-------- DATASET CONTENT

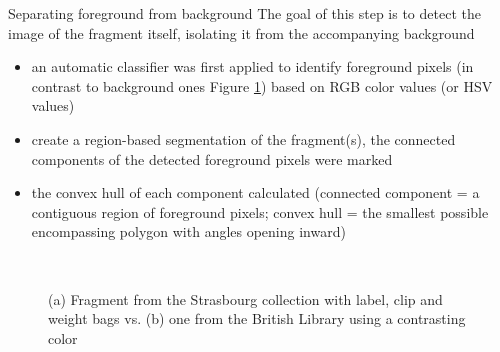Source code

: \documentclass[12pt]{beamer}
\begin{document}
\begin{frame}{Separating foreground from background}
The goal of this step is to detect the image of the fragment itself, isolating it from the accompanying background
\begin{itemize}
\item an automatic classifier was first applied to identify foreground pixels (in contrast to background ones Figure \ref{fig:contrast}) based on RGB color values (or HSV values)
\item create a region-based segmentation of the fragment(s), the connected components of the detected foreground pixels were marked
\item the convex hull of each component calculated (connected component = a contiguous region of foreground pixels; convex hull = the smallest possible encompassing polygon with angles opening inward)
\end{itemize}
\end{frame}

\begin{frame}
\begin{figure}[H]
     \hfill
     \\
     \caption{(a) Fragment from the Strasbourg collection with label, clip and weight bags vs. (b) one from the British Library using a contrasting color}\label{fig:contrast}
\end{figure}
\end{frame}
\end{document}
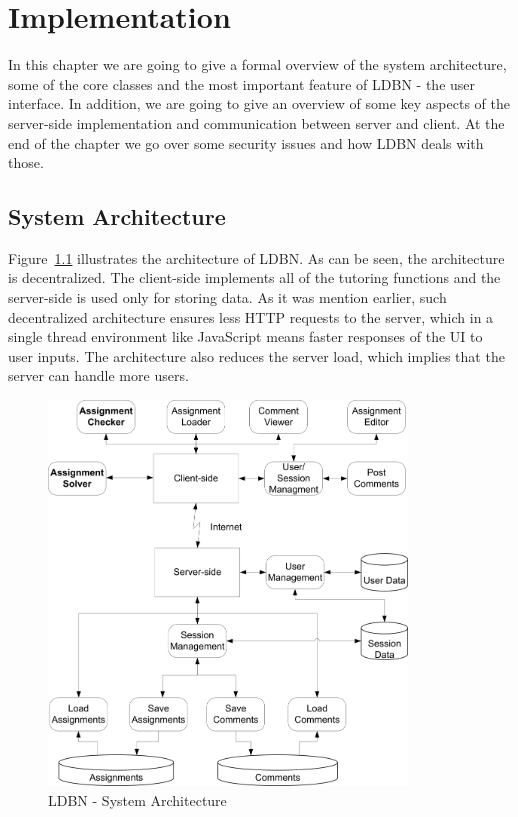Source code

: \chapter{Implementation}
\label{chap:impl}
In this chapter we are going to give a formal overview of the system architecture,
some of the core classes and the most important
feature of LDBN - the user interface. In addition, we are going to give an overview
of some key aspects of the server-side implementation and communication
between server and client. At the end of the chapter we go over some
security issues and how LDBN deals with those. 

\section{System Architecture}
Figure~\ref{fig:sysarch} illustrates the architecture of LDBN. 
As can be seen, the architecture is decentralized. The client-side implements 
all of the tutoring functions and the server-side is used only for storing data.
As it was mention earlier, such decentralized architecture ensures less HTTP requests to
the server, which in a single thread environment like JavaScript means faster 
responses of the UI to user inputs. The architecture also reduces the server load,
which implies that the server can handle more users.

\begin{figure}[h]
	\begin{center}
		\includegraphics[width=0.85\textwidth]{./img/architecture01.png}
		\caption{LDBN - System Architecture}
		\label{fig:sysarch}
	\end{center}
\end{figure}

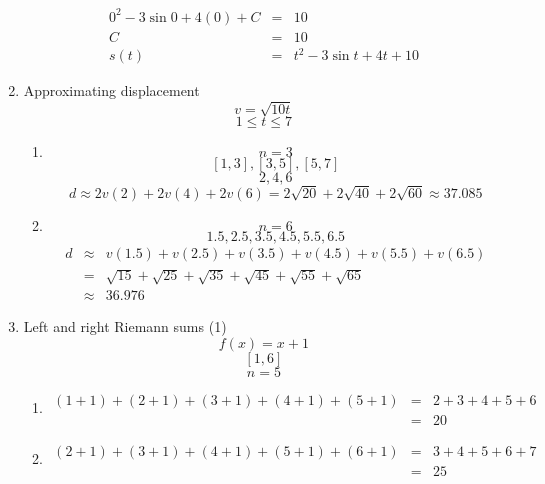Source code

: \documentclass{article}
\begin{document}
\begin{enumerate}
\begin{eqnarray}
                0^2 - 3\sin{0} + 4(0) + C &=& 10 \\
                C &=& 10 \\
                s(t) &=& t^2 - 3\sin{t} + 4t + 10
            \end{eqnarray}
        \item Approximating displacement
            $$v = \sqrt{10t}$$
            $$1 \leq t \leq 7$$
            \begin{enumerate}
                \item
                $$n = 3$$
                $$[1,3],[3,5],[5,7]$$
                $$2,4,6$$
                $$d \approx 2v(2) + 2v(4) + 2v(6) = 2\sqrt{20} + 2\sqrt{40} + 2\sqrt{60} \approx 37.085$$
                \item
                $$n = 6$$
                $$1.5,2.5,3.5,4.5,5.5,6.5$$
                \begin{eqnarray}
                    d &\approx& v(1.5) + v(2.5) + v(3.5) + v(4.5) + v(5.5) + v(6.5) \\
                      &=& \sqrt{15} + \sqrt{25} + \sqrt{35} + \sqrt{45} + \sqrt{55} + \sqrt{65} \\
                      &\approx& 36.976
                \end{eqnarray}
            \end{enumerate}
        \item Left and right Riemann sums (1)
            $$f(x) = x + 1$$
            $$[1,6]$$
            $$n = 5$$
            \begin{enumerate}
                \item
                \begin{eqnarray}
                    \left(1 + 1\right) + \left(2 + 1\right) + \left(3 + 1\right) + \left(4 + 1\right) + \left(5 + 1\right) &=& 2 + 3 + 4 + 5 + 6 \\
                                                                                                                           &=& 20
                \end{eqnarray}
                \item
                \begin{eqnarray}
                    \left(2 + 1\right) + \left(3 + 1\right) + \left(4 + 1\right) + \left(5 + 1\right) + \left(6 + 1\right) &=& 3 + 4 + 5 + 6 + 7 \\
                                                                                                                           &=& 25

\end{eqnarray}
\end{enumerate}
\end{enumerate}
\end{document}
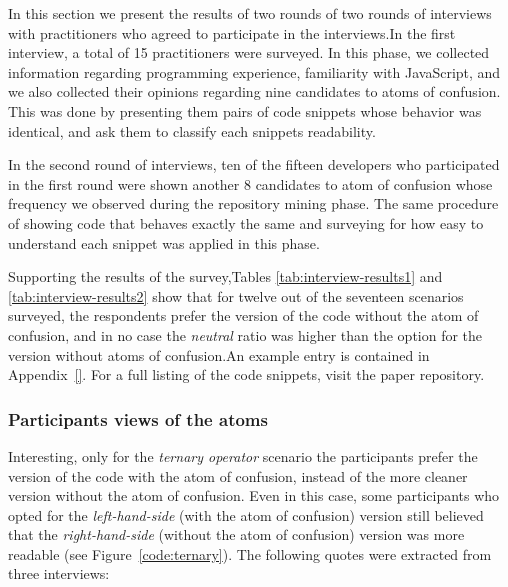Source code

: In this section we present the results of two rounds of two rounds of interviews with practitioners who agreed to participate in the interviews.In the first interview, a total of 15 practitioners were surveyed. In this phase, we collected information regarding programming experience, familiarity with JavaScript, and we also collected their opinions regarding nine candidates to atoms of confusion. This was done by presenting them pairs of code snippets whose behavior was identical, and ask them to classify each snippets readability.

In the second round of interviews, ten of the fifteen developers who participated in the first round were shown another 8 candidates to atom of confusion whose frequency we observed during the repository mining phase. The same procedure of showing code that behaves exactly the same and surveying for how easy to understand each snippet was applied in this phase. 

Supporting the results of the survey,Tables \ref{tab:interview-results1} and \ref{tab:interview-results2} show that for twelve out of the seventeen scenarios surveyed, the respondents prefer the version of the code without the atom of confusion, and in no case the \emph{neutral} ratio was higher than the option for the version without atoms of confusion.An example entry is contained in Appendix~\ref{}. 
For a full listing of the code snippets, visit the paper repository. 

\subsubsection*{Participants views of the atoms} Interesting, only for the \emph{ternary operator} scenario the participants prefer the version of the code with the atom of confusion, instead of the more cleaner version without the atom of confusion. Even in this case, some participants who opted for the \emph{left-hand-side} (with the atom of confusion) version still believed that the \emph{right-hand-side} (without the atom of confusion) version was more readable (see Figure~\ref{code:ternary}). 
The following quotes were extracted from three interviews:

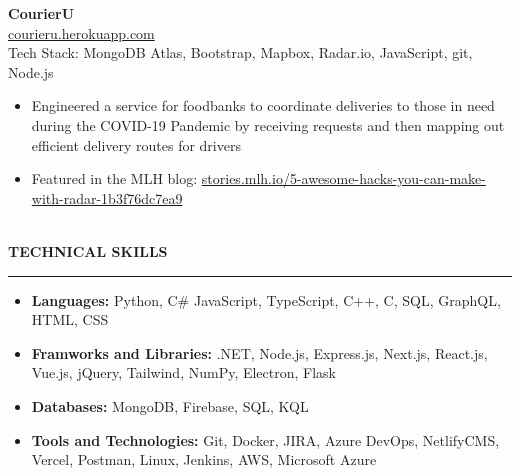 \documentclass[11pt]{article}
\def \prim {MidnightBlue}
\def \link {\faLink}
\begin{document}
\textbf{CourierU} \hfill\\
\link\space\href{https://courieru.herokuapp.com/index.html}{courieru.herokuapp.com} \\
Tech Stack: MongoDB Atlas, Bootstrap, Mapbox, Radar.io, JavaScript, git, Node.js
\color{Black}
\begin{itemize}[noitemsep, topsep=2pt, parsep=2pt]
\item
Engineered a service for foodbanks to coordinate deliveries to those in need during the COVID-19 Pandemic by
receiving requests and then mapping out efficient delivery routes for drivers
\item
Featured in the MLH blog: \href{https://stories.mlh.io/5-awesome-hacks-you-can-make-with-radar-1b3f76dc7ea9}{stories.mlh.io/5-awesome-hacks-you-can-make-with-radar-1b3f76dc7ea9} 
\end{itemize}
\color{\prim}
\noindent
\large \\
\space\textbf{TECHNICAL SKILLS}
\normalsize
\vspace{1.2pt}
\hrule
\color{Black}
\begin{itemize}[noitemsep, topsep=2pt, parsep=2pt]
\item
\textbf{Languages:} Python, C\# JavaScript, TypeScript, C++, C, SQL, GraphQL, HTML, CSS
\item
\textbf{Framworks and Libraries:} .NET, Node.js, Express.js, Next.js, React.js, Vue.js, jQuery, Tailwind, NumPy, Electron, Flask
\item
\textbf{Databases:} MongoDB, Firebase, SQL, KQL
\item
\textbf{Tools and Technologies:} Git, Docker, JIRA, Azure DevOps,  NetlifyCMS, Vercel, Postman, Linux, Jenkins, AWS, Microsoft Azure
\end{itemize}
\end{document}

----------------

## WHAT NEEDS TO BE DONE
From the records above, copy every line that includes the word "right".

## RESPONSE TO THE EXERCISE
        \item Left and right Riemann sums (1)
                    \left(1 + 1\right) + \left(2 + 1\right) + \left(3 + 1\right) + \left(4 + 1\right) + \left(5 + 1\right) &=& 2 + 3 + 4 + 5 + 6 \\
                    \left(2 + 1\right) + \left(3 + 1\right) + \left(4 + 1\right) + \left(5 + 1\right) + \left(6 + 1\right) &=& 3 + 4 + 5 + 6 + 7 \\
\subsubsection*{Participants views of the atoms} Interesting, only for the \emph{ternary operator} scenario the participants prefer the version of the code with the atom of confusion, instead of the more cleaner version without the atom of confusion. Even in this case, some participants who opted for the \emph{left-hand-side} (with the atom of confusion) version still believed that the \emph{right-hand-side} (without the atom of confusion) version was more readable (see Figure~\ref{code:ternary}). 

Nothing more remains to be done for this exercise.